→ **TRAVAIL À EFFECTUER**:
a: Transcrivez fidèlement le passage du texte sur la cigale qui commence aux mots "Si la cigale" et s'arrête après les mots "avaient variait considérablement.".
b: D'après le texte sur la cigale, qu'offraient les Grecs à Apollon ?
c: Relevez tous les matériaux mentionnés dans le texte sur la cigale.

→ **TEXTE À LIRE**:
◆ ◆ ◆ ◆ ◆ ◆ ◆

La cigale

La cigale en Grèce et à Rome : deux perceptions totalement différentes.
Si la cigale est pour nous synonyme de ciel bleu et d’odeurs de pin, bref de vacances au soleil, la perception que les Grecs et les Romains en avaient variait considérablement.

Statère en argent de la cité de Phasélis (Asie Mineure), IVe siècle avant J.-C.

Certes, le point commun des deux cultures est de considérer la cigale comme une insouciante chanteuse. Mais chez les Grecs, qui très tôt ont compris le mécanisme qui permet à la cigale d’émettre ses stridulations, la cigale est une messagère des dieux, et particulièrement d’Apollon et des Muses : son chant est pour eux une mélodie, bien supérieure aux sons que peut émettre une lyre.

Les Grecs offraient d’ailleurs à Apollon des cigales d’or, de cristal ou de terre cuite.

Broche en forme de cigale. Germanie orientale, IVe siècle après J.-C., bronze. Metropolitan Museum, inv. 1993.263.

Pour les Romains, au contraire, le chant des cigales n’a rien de mélodieux : elles « fatiguent de leur chant », nous dit Virgile. Pour le même Virgile, elles n’émettent que des sons rauques.

◆ ◆ ◆ ◆ ◆ ◆ ◆

→ **DONNÉES EXTRAITES**:
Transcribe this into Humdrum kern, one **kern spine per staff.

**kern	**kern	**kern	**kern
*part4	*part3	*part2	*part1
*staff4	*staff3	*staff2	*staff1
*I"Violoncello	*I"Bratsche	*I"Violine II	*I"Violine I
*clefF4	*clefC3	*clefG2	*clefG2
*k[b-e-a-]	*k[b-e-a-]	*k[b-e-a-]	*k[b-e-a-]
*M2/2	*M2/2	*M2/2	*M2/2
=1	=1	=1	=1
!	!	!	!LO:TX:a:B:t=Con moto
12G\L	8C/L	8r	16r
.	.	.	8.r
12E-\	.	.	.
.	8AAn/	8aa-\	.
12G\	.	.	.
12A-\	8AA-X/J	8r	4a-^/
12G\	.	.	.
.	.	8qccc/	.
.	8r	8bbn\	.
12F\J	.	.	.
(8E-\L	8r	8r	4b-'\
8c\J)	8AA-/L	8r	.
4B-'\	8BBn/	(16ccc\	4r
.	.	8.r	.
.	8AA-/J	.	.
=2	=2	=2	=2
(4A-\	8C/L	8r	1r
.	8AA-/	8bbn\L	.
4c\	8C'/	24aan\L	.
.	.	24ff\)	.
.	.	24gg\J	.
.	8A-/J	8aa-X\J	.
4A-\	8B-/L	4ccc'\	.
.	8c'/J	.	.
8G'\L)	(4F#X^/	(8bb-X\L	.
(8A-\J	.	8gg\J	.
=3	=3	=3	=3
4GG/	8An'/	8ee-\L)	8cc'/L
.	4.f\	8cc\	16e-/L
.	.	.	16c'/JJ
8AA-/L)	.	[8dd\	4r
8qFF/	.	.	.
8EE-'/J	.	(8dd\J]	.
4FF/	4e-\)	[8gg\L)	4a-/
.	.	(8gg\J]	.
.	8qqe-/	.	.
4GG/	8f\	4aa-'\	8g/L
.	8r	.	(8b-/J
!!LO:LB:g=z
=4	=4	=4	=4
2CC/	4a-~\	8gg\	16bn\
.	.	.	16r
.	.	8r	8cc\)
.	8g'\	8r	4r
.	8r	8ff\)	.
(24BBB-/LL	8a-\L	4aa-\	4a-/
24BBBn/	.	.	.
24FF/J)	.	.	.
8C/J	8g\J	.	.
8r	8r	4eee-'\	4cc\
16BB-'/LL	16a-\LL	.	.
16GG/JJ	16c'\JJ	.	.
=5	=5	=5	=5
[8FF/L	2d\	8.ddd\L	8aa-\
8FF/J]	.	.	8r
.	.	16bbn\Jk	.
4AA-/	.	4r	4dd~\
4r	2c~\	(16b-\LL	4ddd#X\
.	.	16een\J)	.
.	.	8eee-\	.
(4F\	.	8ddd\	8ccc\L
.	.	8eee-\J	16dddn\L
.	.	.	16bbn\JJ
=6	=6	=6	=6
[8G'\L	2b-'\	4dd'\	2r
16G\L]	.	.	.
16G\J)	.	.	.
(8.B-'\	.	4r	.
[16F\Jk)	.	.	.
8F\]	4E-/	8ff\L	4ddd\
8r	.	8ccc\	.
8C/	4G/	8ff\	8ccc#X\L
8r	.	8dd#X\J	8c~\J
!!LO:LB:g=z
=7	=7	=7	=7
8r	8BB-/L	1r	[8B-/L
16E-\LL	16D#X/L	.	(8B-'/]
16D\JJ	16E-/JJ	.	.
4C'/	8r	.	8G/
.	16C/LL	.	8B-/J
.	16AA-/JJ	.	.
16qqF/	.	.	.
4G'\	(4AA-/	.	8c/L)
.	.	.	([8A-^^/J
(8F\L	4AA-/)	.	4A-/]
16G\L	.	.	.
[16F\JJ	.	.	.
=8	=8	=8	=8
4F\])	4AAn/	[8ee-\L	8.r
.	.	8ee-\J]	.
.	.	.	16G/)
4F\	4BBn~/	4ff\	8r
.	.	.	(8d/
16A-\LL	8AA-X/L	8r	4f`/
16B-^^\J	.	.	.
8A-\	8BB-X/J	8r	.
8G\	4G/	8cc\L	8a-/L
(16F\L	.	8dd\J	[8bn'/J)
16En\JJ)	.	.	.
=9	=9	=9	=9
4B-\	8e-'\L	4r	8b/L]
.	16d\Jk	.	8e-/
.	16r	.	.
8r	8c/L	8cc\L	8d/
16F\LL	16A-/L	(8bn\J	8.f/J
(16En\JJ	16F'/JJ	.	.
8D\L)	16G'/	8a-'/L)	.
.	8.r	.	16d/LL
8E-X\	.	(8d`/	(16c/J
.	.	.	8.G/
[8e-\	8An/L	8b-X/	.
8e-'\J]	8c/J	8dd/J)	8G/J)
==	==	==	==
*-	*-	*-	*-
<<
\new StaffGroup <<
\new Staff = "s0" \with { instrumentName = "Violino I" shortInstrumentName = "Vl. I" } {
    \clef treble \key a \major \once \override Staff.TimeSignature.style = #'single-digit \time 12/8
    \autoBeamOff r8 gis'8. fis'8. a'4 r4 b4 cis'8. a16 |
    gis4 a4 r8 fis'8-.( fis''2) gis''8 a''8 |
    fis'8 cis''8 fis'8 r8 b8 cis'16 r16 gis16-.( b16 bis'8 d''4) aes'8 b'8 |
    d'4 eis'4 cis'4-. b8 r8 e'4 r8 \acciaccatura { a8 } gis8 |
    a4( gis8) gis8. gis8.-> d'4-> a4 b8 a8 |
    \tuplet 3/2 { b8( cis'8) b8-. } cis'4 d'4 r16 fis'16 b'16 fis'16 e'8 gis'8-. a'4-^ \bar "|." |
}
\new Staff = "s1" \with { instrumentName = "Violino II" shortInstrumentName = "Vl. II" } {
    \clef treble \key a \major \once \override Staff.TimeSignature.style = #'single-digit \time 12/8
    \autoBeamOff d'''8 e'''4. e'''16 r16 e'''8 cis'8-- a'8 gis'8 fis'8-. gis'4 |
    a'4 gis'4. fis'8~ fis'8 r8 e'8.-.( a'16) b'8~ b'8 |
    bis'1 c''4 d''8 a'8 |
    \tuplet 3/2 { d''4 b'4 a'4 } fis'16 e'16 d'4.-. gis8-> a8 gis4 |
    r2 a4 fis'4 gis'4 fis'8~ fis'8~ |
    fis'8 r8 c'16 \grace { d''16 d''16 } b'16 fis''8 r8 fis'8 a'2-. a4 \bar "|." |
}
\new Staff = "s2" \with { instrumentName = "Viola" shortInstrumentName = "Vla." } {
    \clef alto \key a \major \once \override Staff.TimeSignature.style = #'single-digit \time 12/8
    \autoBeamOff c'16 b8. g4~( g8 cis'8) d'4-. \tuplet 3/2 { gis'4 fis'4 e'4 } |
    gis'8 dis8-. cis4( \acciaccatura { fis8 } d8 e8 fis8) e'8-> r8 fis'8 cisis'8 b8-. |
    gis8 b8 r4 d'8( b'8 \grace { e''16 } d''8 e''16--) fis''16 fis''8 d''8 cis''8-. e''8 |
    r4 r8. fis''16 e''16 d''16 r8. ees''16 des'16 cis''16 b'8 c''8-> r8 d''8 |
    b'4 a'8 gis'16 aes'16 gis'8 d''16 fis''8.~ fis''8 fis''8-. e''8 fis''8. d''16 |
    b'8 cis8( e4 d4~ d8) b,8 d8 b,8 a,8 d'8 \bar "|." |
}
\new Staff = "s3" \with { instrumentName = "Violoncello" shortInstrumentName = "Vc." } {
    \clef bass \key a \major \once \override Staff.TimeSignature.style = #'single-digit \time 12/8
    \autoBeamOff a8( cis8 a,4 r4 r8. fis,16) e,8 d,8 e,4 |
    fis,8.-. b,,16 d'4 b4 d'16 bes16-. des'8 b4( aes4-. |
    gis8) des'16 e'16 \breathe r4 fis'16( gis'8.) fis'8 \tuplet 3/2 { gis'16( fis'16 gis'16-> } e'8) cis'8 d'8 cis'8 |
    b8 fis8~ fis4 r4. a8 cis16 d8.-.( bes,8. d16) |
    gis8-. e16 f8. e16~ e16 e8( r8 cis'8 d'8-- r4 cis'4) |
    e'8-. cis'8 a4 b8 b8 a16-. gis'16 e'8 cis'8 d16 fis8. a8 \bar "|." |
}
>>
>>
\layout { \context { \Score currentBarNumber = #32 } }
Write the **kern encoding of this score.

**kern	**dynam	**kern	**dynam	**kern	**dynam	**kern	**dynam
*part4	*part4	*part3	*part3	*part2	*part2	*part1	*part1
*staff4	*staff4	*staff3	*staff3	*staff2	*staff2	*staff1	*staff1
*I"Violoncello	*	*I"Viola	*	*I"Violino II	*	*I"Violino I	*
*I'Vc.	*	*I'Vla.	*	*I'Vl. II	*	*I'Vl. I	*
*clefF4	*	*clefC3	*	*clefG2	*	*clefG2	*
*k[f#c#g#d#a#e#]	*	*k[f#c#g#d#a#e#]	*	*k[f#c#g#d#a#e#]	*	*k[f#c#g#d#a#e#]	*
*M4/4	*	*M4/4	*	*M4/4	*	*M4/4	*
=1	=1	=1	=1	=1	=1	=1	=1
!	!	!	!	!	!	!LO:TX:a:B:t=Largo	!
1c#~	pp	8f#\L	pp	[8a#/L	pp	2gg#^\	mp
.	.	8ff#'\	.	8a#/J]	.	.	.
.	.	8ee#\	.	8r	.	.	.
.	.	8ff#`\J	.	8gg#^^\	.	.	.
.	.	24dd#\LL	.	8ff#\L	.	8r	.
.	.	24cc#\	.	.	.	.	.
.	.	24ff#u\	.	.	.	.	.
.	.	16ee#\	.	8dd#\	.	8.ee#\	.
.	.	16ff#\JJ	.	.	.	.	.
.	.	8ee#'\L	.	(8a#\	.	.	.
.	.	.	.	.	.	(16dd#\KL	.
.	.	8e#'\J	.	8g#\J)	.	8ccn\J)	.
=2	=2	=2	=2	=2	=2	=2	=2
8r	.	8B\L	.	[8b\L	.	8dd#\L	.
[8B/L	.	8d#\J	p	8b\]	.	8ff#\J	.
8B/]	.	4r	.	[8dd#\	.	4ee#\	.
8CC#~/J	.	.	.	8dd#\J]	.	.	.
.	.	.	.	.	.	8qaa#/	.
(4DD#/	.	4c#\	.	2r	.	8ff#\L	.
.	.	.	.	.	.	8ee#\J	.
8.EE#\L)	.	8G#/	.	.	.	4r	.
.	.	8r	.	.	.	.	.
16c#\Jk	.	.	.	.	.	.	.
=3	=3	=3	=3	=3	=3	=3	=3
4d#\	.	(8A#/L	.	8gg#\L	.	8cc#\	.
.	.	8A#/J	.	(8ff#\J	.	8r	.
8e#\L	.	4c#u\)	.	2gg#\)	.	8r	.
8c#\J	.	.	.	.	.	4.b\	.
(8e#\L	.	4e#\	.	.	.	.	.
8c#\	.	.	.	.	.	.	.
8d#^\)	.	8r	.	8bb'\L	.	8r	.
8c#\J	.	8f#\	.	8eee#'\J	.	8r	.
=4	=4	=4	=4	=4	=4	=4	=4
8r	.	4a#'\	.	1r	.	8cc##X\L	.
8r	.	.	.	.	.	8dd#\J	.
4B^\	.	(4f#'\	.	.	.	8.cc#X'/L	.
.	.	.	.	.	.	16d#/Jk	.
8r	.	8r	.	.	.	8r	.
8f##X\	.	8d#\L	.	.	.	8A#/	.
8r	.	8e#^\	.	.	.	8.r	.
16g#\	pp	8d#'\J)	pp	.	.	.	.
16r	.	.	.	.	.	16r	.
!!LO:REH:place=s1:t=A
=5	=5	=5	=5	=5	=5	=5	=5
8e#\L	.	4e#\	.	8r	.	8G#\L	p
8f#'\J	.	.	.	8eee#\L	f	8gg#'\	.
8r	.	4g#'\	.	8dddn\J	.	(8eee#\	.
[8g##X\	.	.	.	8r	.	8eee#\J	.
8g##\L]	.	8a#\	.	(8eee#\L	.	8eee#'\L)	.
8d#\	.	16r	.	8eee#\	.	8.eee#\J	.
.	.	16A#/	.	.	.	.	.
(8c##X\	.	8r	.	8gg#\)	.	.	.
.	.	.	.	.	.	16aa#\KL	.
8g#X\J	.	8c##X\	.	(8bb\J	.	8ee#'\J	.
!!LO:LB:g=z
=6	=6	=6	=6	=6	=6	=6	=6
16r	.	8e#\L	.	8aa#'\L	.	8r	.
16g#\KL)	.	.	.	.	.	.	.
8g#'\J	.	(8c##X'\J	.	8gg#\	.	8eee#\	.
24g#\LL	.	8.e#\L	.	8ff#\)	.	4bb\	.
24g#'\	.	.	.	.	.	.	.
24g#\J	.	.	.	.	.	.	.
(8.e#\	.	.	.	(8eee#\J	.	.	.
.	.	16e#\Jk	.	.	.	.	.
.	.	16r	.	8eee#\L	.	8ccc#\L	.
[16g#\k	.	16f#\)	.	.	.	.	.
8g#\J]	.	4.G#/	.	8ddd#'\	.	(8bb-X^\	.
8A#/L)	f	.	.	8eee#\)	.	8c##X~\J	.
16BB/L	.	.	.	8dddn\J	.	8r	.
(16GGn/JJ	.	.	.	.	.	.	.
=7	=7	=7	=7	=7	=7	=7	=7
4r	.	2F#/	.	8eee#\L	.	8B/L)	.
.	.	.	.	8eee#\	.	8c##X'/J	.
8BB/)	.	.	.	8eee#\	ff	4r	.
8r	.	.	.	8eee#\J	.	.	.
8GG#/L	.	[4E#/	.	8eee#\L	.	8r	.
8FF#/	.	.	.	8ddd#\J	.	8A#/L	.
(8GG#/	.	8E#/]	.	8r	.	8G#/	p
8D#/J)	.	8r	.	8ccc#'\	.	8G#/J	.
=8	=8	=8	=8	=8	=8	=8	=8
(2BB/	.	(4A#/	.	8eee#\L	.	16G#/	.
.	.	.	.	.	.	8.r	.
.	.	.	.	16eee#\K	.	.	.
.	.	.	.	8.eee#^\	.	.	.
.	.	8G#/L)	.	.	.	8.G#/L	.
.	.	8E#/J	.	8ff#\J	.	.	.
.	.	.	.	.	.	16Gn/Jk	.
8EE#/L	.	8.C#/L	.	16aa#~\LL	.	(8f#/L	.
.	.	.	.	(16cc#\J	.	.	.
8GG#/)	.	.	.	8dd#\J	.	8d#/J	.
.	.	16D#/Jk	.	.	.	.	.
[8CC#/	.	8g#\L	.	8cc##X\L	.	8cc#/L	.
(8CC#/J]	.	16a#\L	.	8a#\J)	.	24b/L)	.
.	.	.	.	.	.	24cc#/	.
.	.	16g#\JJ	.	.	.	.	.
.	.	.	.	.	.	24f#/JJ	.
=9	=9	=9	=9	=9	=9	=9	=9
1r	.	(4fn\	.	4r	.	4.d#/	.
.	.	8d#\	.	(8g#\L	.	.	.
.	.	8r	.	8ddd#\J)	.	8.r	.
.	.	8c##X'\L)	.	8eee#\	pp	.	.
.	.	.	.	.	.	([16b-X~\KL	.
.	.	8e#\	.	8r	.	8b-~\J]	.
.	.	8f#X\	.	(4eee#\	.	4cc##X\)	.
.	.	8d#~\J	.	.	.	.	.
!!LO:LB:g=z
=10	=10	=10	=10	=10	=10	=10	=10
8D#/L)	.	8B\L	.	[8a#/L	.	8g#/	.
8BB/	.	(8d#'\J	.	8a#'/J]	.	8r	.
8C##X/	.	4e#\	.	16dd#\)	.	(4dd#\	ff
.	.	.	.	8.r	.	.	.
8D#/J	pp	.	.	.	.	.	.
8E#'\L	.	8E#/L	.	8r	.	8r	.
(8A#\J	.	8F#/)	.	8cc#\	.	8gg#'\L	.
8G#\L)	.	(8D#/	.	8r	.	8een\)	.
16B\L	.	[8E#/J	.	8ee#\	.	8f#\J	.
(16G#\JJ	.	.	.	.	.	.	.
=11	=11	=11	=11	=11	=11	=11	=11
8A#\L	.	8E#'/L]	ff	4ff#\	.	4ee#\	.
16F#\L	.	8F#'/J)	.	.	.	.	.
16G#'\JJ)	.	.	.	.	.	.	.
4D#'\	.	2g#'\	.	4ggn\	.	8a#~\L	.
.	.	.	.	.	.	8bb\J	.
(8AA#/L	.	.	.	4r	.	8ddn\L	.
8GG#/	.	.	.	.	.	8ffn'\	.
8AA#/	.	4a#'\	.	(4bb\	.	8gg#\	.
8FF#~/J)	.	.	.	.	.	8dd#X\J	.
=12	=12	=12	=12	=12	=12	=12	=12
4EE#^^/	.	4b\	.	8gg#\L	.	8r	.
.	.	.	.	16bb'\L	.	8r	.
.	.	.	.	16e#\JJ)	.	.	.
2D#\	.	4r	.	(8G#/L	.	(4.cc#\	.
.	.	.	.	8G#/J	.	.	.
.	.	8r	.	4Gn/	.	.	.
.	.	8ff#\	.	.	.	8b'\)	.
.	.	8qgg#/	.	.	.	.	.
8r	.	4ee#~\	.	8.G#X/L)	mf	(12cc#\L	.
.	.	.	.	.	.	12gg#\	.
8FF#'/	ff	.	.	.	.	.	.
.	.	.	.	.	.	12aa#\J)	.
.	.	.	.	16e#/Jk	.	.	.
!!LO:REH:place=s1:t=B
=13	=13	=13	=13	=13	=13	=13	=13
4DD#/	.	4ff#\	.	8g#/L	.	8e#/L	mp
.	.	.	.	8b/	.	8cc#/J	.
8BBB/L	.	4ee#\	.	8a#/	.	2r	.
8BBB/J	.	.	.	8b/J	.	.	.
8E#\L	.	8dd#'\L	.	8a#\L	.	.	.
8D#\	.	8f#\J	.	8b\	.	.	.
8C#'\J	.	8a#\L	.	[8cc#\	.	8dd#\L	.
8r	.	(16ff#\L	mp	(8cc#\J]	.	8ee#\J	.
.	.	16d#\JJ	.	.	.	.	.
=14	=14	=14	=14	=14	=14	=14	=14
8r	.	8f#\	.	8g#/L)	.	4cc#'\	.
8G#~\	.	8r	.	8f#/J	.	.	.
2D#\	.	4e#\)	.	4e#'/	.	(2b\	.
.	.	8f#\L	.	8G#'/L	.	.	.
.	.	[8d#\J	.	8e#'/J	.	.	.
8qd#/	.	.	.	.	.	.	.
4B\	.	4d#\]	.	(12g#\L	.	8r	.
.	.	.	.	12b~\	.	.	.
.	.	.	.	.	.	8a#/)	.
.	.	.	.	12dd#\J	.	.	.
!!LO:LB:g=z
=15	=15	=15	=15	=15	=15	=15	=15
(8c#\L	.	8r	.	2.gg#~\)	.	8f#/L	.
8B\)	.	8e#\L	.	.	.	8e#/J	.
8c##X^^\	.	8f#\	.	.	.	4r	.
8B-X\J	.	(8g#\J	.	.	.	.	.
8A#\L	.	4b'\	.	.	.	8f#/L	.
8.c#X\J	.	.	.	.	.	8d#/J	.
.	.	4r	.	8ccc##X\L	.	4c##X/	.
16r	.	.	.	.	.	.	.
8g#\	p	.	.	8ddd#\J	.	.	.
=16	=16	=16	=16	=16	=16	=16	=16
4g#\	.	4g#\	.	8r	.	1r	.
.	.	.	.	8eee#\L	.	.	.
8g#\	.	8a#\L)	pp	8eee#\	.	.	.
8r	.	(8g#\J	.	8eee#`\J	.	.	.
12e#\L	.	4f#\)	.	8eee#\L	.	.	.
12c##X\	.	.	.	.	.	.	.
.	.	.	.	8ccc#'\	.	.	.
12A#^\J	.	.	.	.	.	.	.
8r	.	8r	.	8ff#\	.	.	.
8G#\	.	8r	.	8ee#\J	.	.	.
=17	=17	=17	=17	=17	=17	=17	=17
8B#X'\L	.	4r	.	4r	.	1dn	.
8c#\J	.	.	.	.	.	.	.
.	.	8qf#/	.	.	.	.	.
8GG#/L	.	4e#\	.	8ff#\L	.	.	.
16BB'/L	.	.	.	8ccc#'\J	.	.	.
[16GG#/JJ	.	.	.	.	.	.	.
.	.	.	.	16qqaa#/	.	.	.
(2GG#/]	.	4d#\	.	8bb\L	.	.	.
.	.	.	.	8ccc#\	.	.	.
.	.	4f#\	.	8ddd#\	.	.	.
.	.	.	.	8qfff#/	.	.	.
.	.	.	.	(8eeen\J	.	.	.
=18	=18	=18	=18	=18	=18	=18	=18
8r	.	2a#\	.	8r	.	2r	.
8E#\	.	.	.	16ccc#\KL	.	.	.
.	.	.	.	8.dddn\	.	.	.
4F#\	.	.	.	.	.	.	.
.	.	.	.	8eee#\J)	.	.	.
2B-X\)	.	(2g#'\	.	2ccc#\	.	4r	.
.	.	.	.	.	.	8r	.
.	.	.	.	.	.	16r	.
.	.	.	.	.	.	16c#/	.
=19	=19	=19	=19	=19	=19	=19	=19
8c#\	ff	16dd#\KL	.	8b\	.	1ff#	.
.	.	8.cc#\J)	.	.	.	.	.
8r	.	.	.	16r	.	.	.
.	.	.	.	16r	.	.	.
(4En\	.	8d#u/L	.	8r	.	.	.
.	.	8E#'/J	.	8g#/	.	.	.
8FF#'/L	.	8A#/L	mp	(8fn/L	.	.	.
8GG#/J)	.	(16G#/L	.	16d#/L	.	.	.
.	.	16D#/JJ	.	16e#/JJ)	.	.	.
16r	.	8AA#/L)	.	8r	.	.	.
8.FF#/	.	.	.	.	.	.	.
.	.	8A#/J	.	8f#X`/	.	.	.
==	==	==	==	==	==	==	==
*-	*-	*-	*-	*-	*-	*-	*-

◆ ◆ ◆ ◆ ◆ ◆ ◆

→ **CORRIGÉ**:
a:
Si la cigale est pour nous synonyme de ciel bleu et d’odeurs de pin, bref de vacances au soleil, la perception que les Grecs et les Romains en avaient variait considérablement.

b: Des cigales d'or, de cristal ou de terre cuite.

c: L'argent, l'or, le cristal, la terre cuite, le bronze.